Approximate k-Nearest Neighbour (ANN) methods are often used for mining information and aiding machine learning on large scale high-dimensional datasets. ANN methods typically differ in the index structure used for accelerating searches, resulting in various recall/runtime trade-off points. For applications with static datasets, runtime constraints and dataset properties can be used to empirically select an ANN method with suitable operating characteristics. However, for applications with dynamic datasets, which are subject to frequent online changes (like addition of new samples), there is currently no consensus as to which ANN methods are most suitable. Traditional evaluation approaches do not consider the computational costs of updating the index structure, as well as the rate and size of index updates. To address this, we empirically evaluate 5 popular ANN methods on two main applications (online data collection and online feature learning) while taking into account these considerations. Two dynamic datasets are used, derived from the SIFT1M dataset with 1 million samples and the DEEP1B dataset with 1 billion samples. The results indicate that the often used k-d trees method is not suitable on dynamic datasets as it is slower than a straightforward baseline exhaustive search method. For online data collection, the Hierarchical Navigable Small World Graphs method achieves a consistent speedup over baseline across a wide range of recall rates.
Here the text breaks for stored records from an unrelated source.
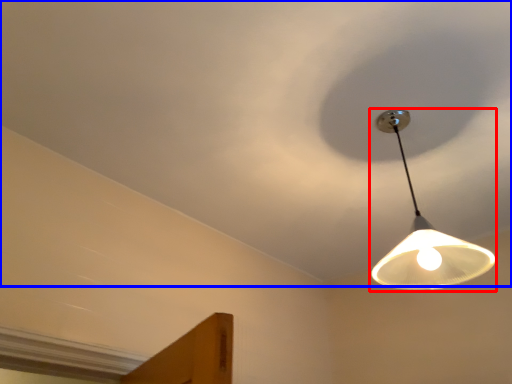
Question: Among these objects, which one is nearest to the camera, lamp (highlighted by a red box) or cloud (highlighted by a blue box)?

Choices:
 (A) lamp
 (B) cloud

Answer: (B)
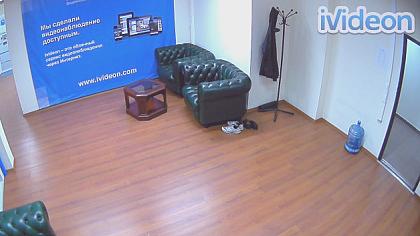
At what (x,y) coordinates should I click in order to perform the action: click on wood floor. Please return your answer as a coordinate pair (x, y). The width and height of the screenshot is (420, 236). Looking at the image, I should click on (208, 197).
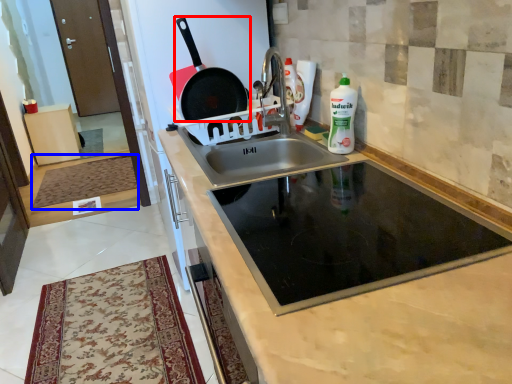
Question: Which object appears farthest to the camera in this image, frying pan (highlighted by a red box) or mat (highlighted by a blue box)?

Choices:
 (A) frying pan
 (B) mat

Answer: (B)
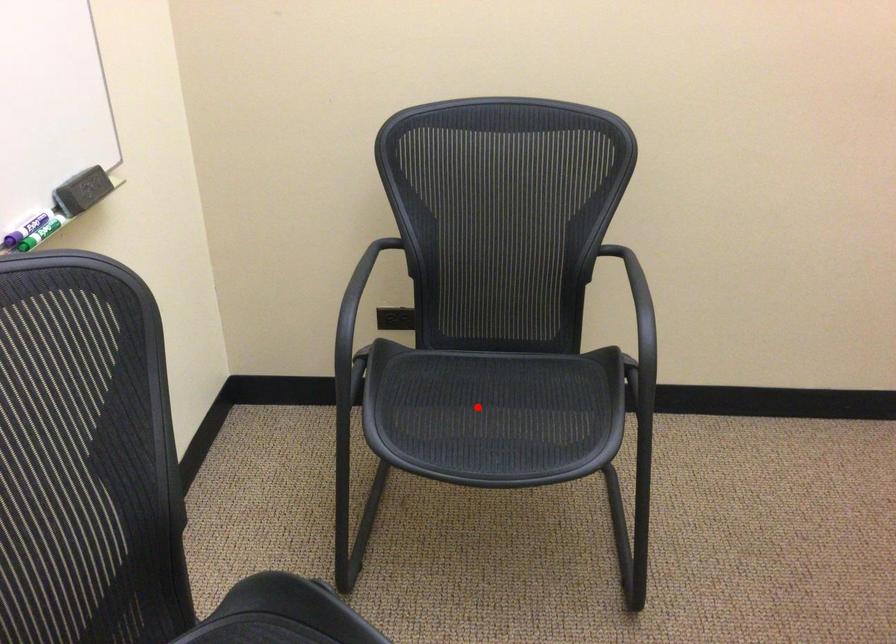
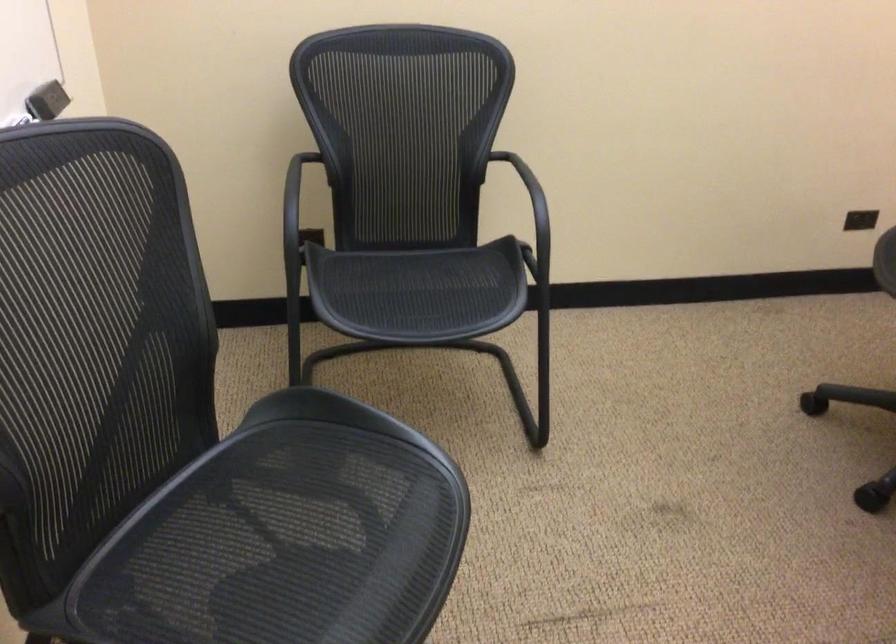
The point at the highlighted location is marked in the first image. Where is the corresponding point in the second image?

(409, 287)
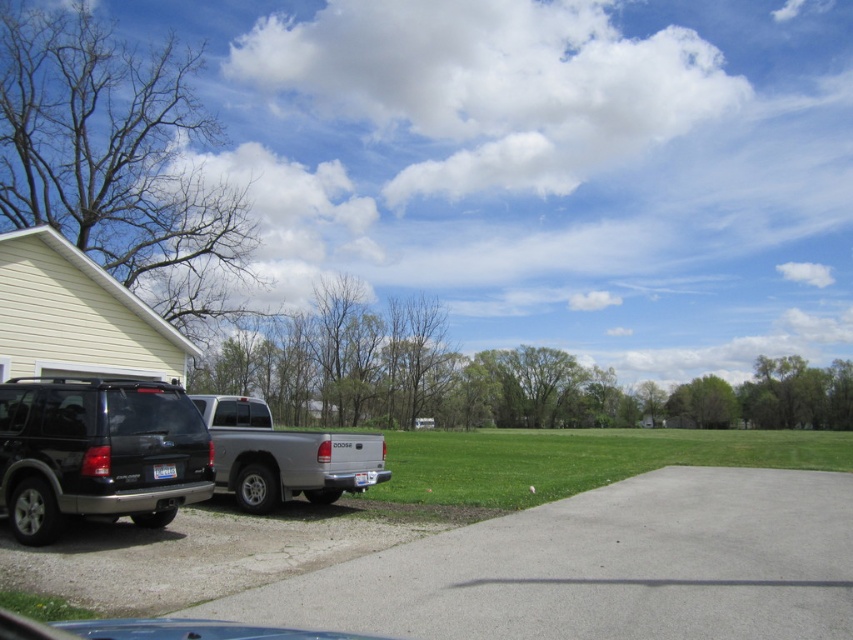
In the scene shown: You are a delivery person approaching the house and see the gray concrete driveway at lower left and the silver metallic truck at center. Which object is nearer to you as you arrive?

The gray concrete driveway at lower left is closer to the viewer than the silver metallic truck at center, so the gray concrete driveway at lower left is nearer to you as you arrive.

Looking at this image, you are a delivery person needing to park your van, which is 4 meters long, between the gray concrete driveway at lower left and the shiny black suv at lower left. Is there enough space for your van?

The distance between the gray concrete driveway at lower left and the shiny black suv at lower left is 3.96 meters. Since your van is 4 meters long, there isn not enough space to park it between them.

You are a delivery person approaching the house and need to park your vehicle. You see the gray concrete driveway at lower left and the shiny black suv at lower left. Which surface should you drive onto to park closer to the house?

The gray concrete driveway at lower left is closer to the viewer than the shiny black suv at lower left, so you should drive onto the gray concrete driveway at lower left to park closer to the house.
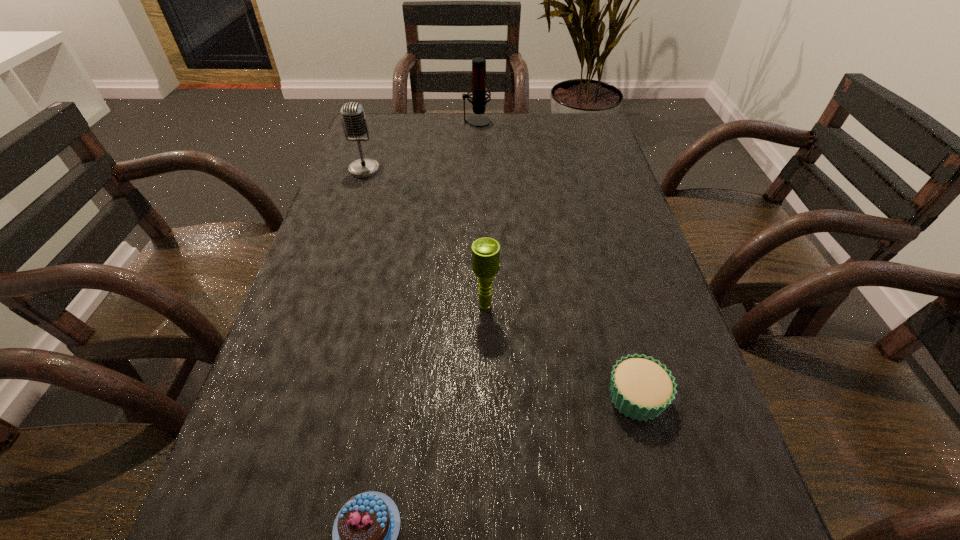
Find the location of a particular element. The height and width of the screenshot is (540, 960). unoccupied area between the nearest microphone and the rightmost object is located at coordinates (561, 351).

Where is `free spot between the cupcake and the leftmost object`? free spot between the cupcake and the leftmost object is located at coordinates (500, 283).

Where is `free space between the farthest microphone and the nearest microphone`? Image resolution: width=960 pixels, height=540 pixels. free space between the farthest microphone and the nearest microphone is located at coordinates (481, 214).

Find the location of a particular element. empty space that is in between the farthest object and the nearest microphone is located at coordinates (481, 214).

This screenshot has width=960, height=540. I want to click on the second closest object relative to the farthest microphone, so click(x=485, y=251).

The height and width of the screenshot is (540, 960). Identify the location of object that ranks as the fourth closest to the chocolate cake. (479, 91).

The height and width of the screenshot is (540, 960). I want to click on microphone identified as the second closest to the farthest object, so click(485, 251).

I want to click on microphone that is the closest to the farthest microphone, so click(x=354, y=122).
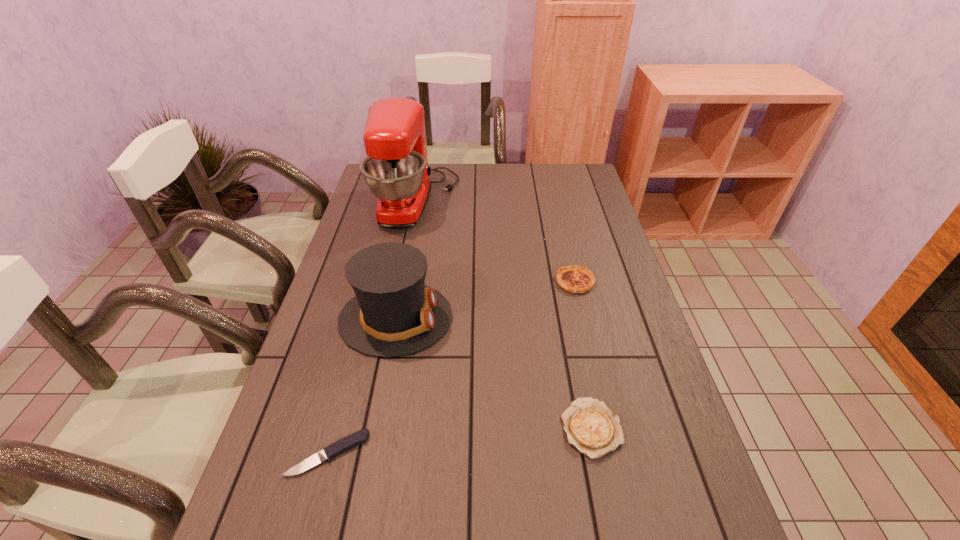
Where is `free space located 0.340m on the left of the nearer quiche`? The image size is (960, 540). free space located 0.340m on the left of the nearer quiche is located at coordinates (404, 428).

You are a GUI agent. You are given a task and a screenshot of the screen. Output one action in this format:
    pyautogui.click(x=<x>, y=<y>)
    Task: Click on the free region located 0.060m on the front of the steak knife
    
    Given the screenshot: What is the action you would take?
    pyautogui.click(x=313, y=510)

Locate an element on the screen. object that is positioned at the far edge is located at coordinates (396, 170).

Locate an element on the screen. The width and height of the screenshot is (960, 540). kitchen mixer positioned at the left edge is located at coordinates (396, 170).

Identify the location of dress hat that is positioned at the left edge. The height and width of the screenshot is (540, 960). (394, 313).

At what (x,y) coordinates should I click in order to perform the action: click on steak knife located at the left edge. Please return your answer as a coordinate pair (x, y). This screenshot has height=540, width=960. Looking at the image, I should click on (361, 436).

Where is `object that is at the far left corner`? object that is at the far left corner is located at coordinates (396, 170).

Identify the location of vacant space at the far edge of the desktop. The height and width of the screenshot is (540, 960). (503, 180).

Locate an element on the screen. blank space at the left edge of the desktop is located at coordinates (x=359, y=356).

The image size is (960, 540). Identify the location of free spot at the right edge of the desktop. pos(615,333).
For online feature learning, the Scalable Nearest Neighbours method is faster than baseline for recall rates below 75%.
Paper Structure (8 sections, 4 figures)

This paper contains 8 sections, 4 figures.

Figures (4)

  • Figure 1: (a) Traditional ANN evaluation approaches use a single batch of searches performed on a static index. (b) To better reflect ANN use on dynamic datasets, a more thorough evaluation must take into account index updates, as well as the rate and size of the updates.
  • Figure 2: Speedup (logarithmic scale) over brute-force search as a function of average top-50 recall, shown on logarithmic scale. The speedup is the ratio of time taken by brute-force search to the time taken by a given ANN method. Results obtained on the Online Data Collection (ODC) dataset, starting with 100K samples, followed by 100K addition events, with event and search batch size of 1. (a) Parameters for each method were tuned following recommended practice for static search problems. (b) Parameters for each method were tuned via expanded parameter exploration in terms of range and resolution.
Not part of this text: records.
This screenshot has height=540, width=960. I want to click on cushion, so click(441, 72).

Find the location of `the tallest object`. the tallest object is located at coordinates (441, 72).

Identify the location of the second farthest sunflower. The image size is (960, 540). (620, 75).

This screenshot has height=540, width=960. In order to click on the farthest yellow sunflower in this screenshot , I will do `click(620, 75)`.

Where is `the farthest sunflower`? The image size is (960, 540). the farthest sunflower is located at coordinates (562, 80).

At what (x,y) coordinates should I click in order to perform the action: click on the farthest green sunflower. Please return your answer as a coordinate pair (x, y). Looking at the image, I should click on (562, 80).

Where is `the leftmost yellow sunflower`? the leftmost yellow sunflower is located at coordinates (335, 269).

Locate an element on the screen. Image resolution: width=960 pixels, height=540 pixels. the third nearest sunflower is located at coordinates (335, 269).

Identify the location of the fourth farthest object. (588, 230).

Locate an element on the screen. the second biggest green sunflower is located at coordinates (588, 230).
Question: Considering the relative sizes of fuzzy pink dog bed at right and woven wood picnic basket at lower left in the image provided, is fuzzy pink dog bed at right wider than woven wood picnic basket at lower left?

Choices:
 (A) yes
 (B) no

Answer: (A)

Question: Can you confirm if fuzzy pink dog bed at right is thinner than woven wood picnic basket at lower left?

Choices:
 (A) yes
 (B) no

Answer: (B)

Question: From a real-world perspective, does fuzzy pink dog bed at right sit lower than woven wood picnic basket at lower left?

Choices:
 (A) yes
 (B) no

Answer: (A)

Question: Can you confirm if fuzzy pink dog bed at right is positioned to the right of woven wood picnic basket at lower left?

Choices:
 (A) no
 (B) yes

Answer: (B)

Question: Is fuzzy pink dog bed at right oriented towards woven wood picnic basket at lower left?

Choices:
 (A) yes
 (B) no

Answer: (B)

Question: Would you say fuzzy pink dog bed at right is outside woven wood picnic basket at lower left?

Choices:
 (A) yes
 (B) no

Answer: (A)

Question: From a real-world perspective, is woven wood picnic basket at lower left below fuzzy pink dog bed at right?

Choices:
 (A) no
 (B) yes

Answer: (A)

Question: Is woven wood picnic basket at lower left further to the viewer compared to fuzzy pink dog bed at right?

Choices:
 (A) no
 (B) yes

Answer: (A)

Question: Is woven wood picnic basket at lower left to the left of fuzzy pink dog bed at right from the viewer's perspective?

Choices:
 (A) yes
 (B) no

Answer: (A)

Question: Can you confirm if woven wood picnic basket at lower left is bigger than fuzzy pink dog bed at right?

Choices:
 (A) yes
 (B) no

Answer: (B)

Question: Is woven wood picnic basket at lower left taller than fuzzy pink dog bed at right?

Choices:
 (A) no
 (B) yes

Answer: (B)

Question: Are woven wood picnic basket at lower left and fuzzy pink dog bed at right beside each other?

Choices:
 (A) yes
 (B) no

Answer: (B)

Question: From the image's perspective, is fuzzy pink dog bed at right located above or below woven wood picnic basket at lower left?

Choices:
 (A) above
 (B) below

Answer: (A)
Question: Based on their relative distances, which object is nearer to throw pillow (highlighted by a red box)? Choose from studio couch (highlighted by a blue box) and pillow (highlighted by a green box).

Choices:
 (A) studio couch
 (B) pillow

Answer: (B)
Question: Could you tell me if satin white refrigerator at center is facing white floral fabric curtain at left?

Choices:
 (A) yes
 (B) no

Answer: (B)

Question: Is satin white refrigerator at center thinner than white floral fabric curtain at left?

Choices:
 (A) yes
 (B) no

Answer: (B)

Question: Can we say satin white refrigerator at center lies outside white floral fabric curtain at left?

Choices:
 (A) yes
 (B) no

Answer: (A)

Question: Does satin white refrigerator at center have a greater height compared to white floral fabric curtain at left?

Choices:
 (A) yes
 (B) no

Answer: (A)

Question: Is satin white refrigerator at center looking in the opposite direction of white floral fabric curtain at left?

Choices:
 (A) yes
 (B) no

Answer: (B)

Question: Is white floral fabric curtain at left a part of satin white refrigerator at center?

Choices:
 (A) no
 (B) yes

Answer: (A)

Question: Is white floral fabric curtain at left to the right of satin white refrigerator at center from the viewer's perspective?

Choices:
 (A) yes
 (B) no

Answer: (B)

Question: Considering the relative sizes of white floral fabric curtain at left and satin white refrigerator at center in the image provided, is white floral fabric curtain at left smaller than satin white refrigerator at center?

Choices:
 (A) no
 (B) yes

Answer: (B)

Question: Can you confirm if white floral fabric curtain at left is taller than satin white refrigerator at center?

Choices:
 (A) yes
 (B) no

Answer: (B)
  • Figure 3: Speedup (logarithmic scale) over brute-force search as a function of average top-50 recall, shown on logarithmic scale. The speedup is the ratio of time taken by brute-force search to the time taken by a given ANN method. Results obtained on the Online Feature Learning (OFL) dataset, starting with 5K samples, followed by 100K update events, event and search batch size of 200. (a) Parameters for each method were tuned following recommended practice for static search problems. (b) Parameters for each method were tuned via expanded parameter exploration in terms of range and resolution.
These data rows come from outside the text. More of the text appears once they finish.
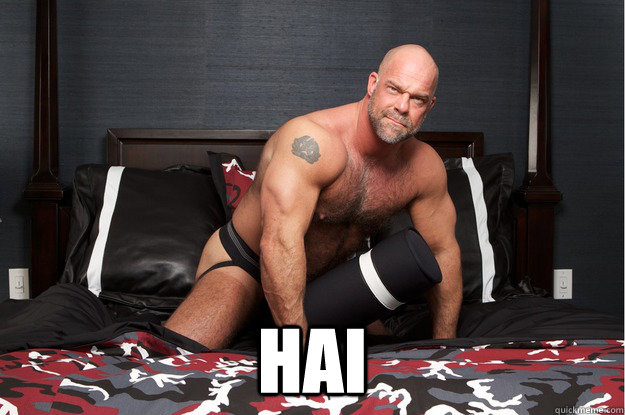
At what (x,y) coordinates should I click in order to perform the action: click on black bed sheet. Please return your answer as a coordinate pair (x, y). The height and width of the screenshot is (415, 625). Looking at the image, I should click on (558, 321).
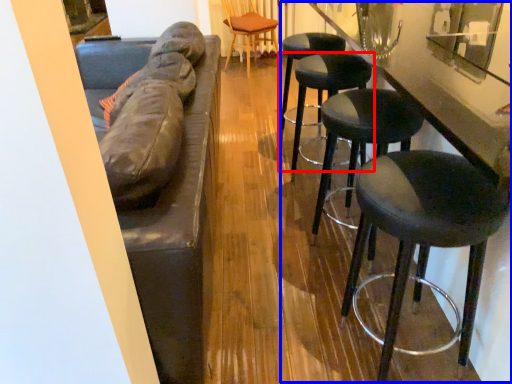
Question: Which object is closer to the camera taking this photo, stool (highlighted by a red box) or counter (highlighted by a blue box)?

Choices:
 (A) stool
 (B) counter

Answer: (B)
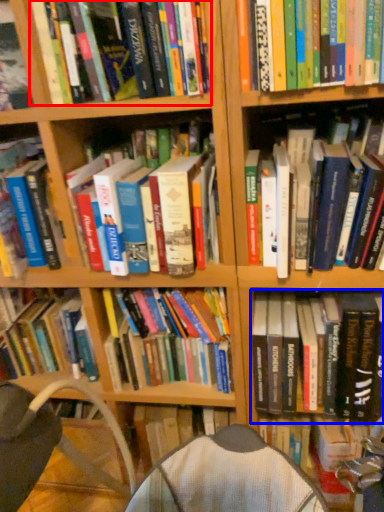
Question: Which object is further to the camera taking this photo, book (highlighted by a red box) or book (highlighted by a blue box)?

Choices:
 (A) book
 (B) book

Answer: (B)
  • Figure 4: Speedup over brute-force search as a function of average top-50 recall, while varying the rate and batch sizes of update events. Using the HNSWG method malkov2018hnsw on the OFL dataset, starting with 5k samples, followed by 100k update events, using initial event and search batch size of 200. For each subfigure, the axis limits were selected to zoom in on salient areas. (a) Increasing event rate with fixed search rate. (b) Increasing event batch size with fixed search batch size.